TRECHO DO TEXTO:
===
Contudo, não obstante as divisões havidas, a Religião (a Religação de Deus com o Homem) consolidou-se de tal forma que seus dogmas não eram sequer discutidos. Eram tidos como “Verdades Absolutas”, mesmo antes da “Santa (sic) Inquisição”. Duvidar de tais “Verdades” era uma prova de coragem extrema, ou de ingenuidade completa, pois, além de ser considerada uma blasfêmia que seria punida no além-túmulo por toda Eternidade; era tida como um crime hediondo, ou então, um sinal inequívoco de “Possessão Satânica” que só seria “curada” através de torturas no corpo físico do “endemoniado”. Em alguns casos, após esse “tratamento”, o indivíduo ainda era banido e excomungado e se tornava pária de uma Sociedade que lhe era de fundamental importância, inclusive por questões de segurança física. Ou, então, era queimado vivo.

No Oriente, o Islã cumpria a mesma tarefa, talvez com menos violência. Assim como as Religiões e Filosofias no Extremo Oriente. Em todo mundo, era absolutamente proibido Não acreditar em Deus, ou crer num Deus que não “fosse religioso”, ou Não saber se Deus existiria mesmo.

Apenas no Renascimento, dúvidas como essas ganharam relativa liberdade, mas só a partir do século XVII é que o assunto ganhou músculos com o surgimento dos grandes Pensadores e dos grandes Sistemas Filosóficos. De certa forma o Homem ganhou (ou conquistou) o direito de perguntar se foi Deus quem o inventou o Homem, ou se foi o Homem quem inventou a divindade?

Esse tipo de questionamento, abafado pelas trevas da Idade Média e pela ignorância que permeou e permeia as outras Eras (inclusive a atual), já percorria a Filosofia desde os “Pré Socráticos”, quando, por exemplo, Tales, em c. 600 AEC, negou que o Universo fora criado por algum tipo de Deus. Mais recentemente, em c. 400 AEC, o grego Diágoras de Melo, propôs um Sistema que argumentava em defesa do Ateísmo.

E ao longo do tempo, a Filosofia sempre acomodou as tendências a favor ou contra a existência da Divindade, ou como a mesma poderia ser. Filósofos do porte de Voltaire, Spinoza e mais recentemente, Karl Marx e Freud debruçaram-se sobre o tema e cada qual, junto com tantos outros, deixaram valiosas colaborações para o acervo intelectual da Humanidade.

O certo é que Deus é mais Objeto de Fé (ou seja, é alguma coisa que existe apenas por que se acredita que exista. Não há meio lógicos, racionais para comprovar tal existência), do que de Raciocínio Lógico, como bem nos demonstrou o Mestre ECKHART (c.1260/1327) ao dizer que: “Creio porque é Absurdo”, afinal eu só posso Crer, já que Deus é Absurdo (no sentido de ser Metafísico, Sobrenatural, além da Lógica) e, portanto, imensurável, incognoscível. Se Ele Não fosse Absurdo (ie, se Ele fosse mensurável, captável pelos Sentidos [tato, olfato, visão, audição, paladar]) eu Não precisaria apenas Crer. Eu poderia Conhecê-lo racionalmente.
===
EXTRATO DE DADOS:
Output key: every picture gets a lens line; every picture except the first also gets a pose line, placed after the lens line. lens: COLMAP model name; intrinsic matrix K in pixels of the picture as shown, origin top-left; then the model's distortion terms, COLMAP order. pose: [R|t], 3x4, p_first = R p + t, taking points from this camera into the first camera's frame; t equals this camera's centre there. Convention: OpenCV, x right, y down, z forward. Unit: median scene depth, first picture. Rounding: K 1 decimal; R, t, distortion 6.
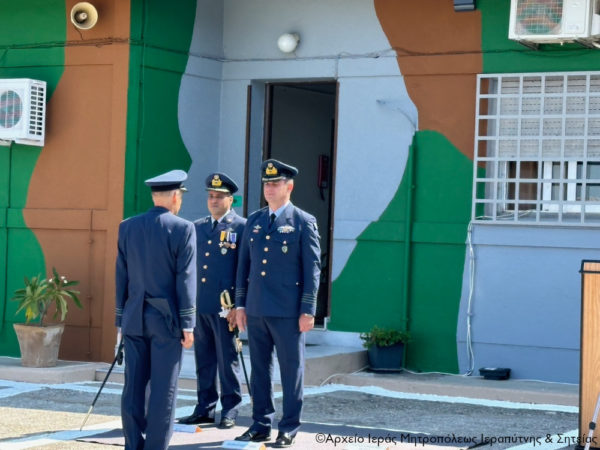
===
PERGUNTAS:
A) Reproduza a parte do texto sobre a existência de Deus que começa em "No Oriente, o" e segue até "inventou a divindade?".
B) Por favor, traduza para o inglês esta frase do texto sobre a existência de Deus: "No Oriente, o Islã cumpria a mesma tarefa, talvez com menos violência."
C) Prossiga com o texto sobre a existência de Deus a partir do ponto em que ele termina.

LISTA DE RESPOSTAS:
A)
No Oriente, o Islã cumpria a mesma tarefa, talvez com menos violência. Assim como as Religiões e Filosofias no Extremo Oriente. Em todo mundo, era absolutamente proibido Não acreditar em Deus, ou crer num Deus que não “fosse religioso”, ou Não saber se Deus existiria mesmo.

Apenas no Renascimento, dúvidas como essas ganharam relativa liberdade, mas só a partir do século XVII é que o assunto ganhou músculos com o surgimento dos grandes Pensadores e dos grandes Sistemas Filosóficos. De certa forma o Homem ganhou (ou conquistou) o direito de perguntar se foi Deus quem o inventou o Homem, ou se foi o Homem quem inventou a divindade?

B) In the East, Islam carried out the same task, perhaps with less violence.

C)
Assim, por ser Objeto da Fé Irracional e não do Raciocínio Lógico, a existência ou não de Deus é um assunto que provoca debates acesos e até insultos e/ou agressões físicas. Por isso, e por ser a minoria, haja vista que desde cedo o indivíduo é treinado para acreditar em um “Ser Superior”, os Ateus, os Deístas e os Agnósticos só nos tempos de agora é que podem assumir a sua condição. A sua descrença; embora, ainda lhes seja imputados adjetivos negativos que vão de “adoradores de Satã (sic)” aos tristemente famosos “comunistas devoradores de criancinhas”. Não faltam, claro, outras “preciosidades” que geralmente frequentam as mentes incultas e manipuláveis.

Feita essa explanação, abordaremos a seguir o ideário de FEUERBACK, que para muitos é o autor do comentário mais lúcido sobre o tema.

Filósofo alemão do século XIX, FEUERBACK é mais conhecido pela obra “A Essência do Cristianismo”, de 1841, que lhe serviu de base teórica para contestar o próprio Cristianismo. Suas ideias inspiraram Pensadores Revolucionários como Marx e Engels.

Nessa sua obra, FEUERBACK abraça muitos pontos do Sistema de Hegel, porém com a seguinte ressalva: enquanto Hegel propunha a existência de um “Espírito Absoluto”, de uma “Idéia Total” que abrigaria em seu SER tudo que existe – tanto material quanto intelectual, emocional, espiritual – e seria a “Força Guia” operando na Natureza (nas árvores, nos animais, nas plantas, no Mundo, no Universo etc.) FEUERBACK propôs que a Experiência Humana (a História do que o Homem já fez, mais o relato do que faz) é o suficiente para explicar a Existência.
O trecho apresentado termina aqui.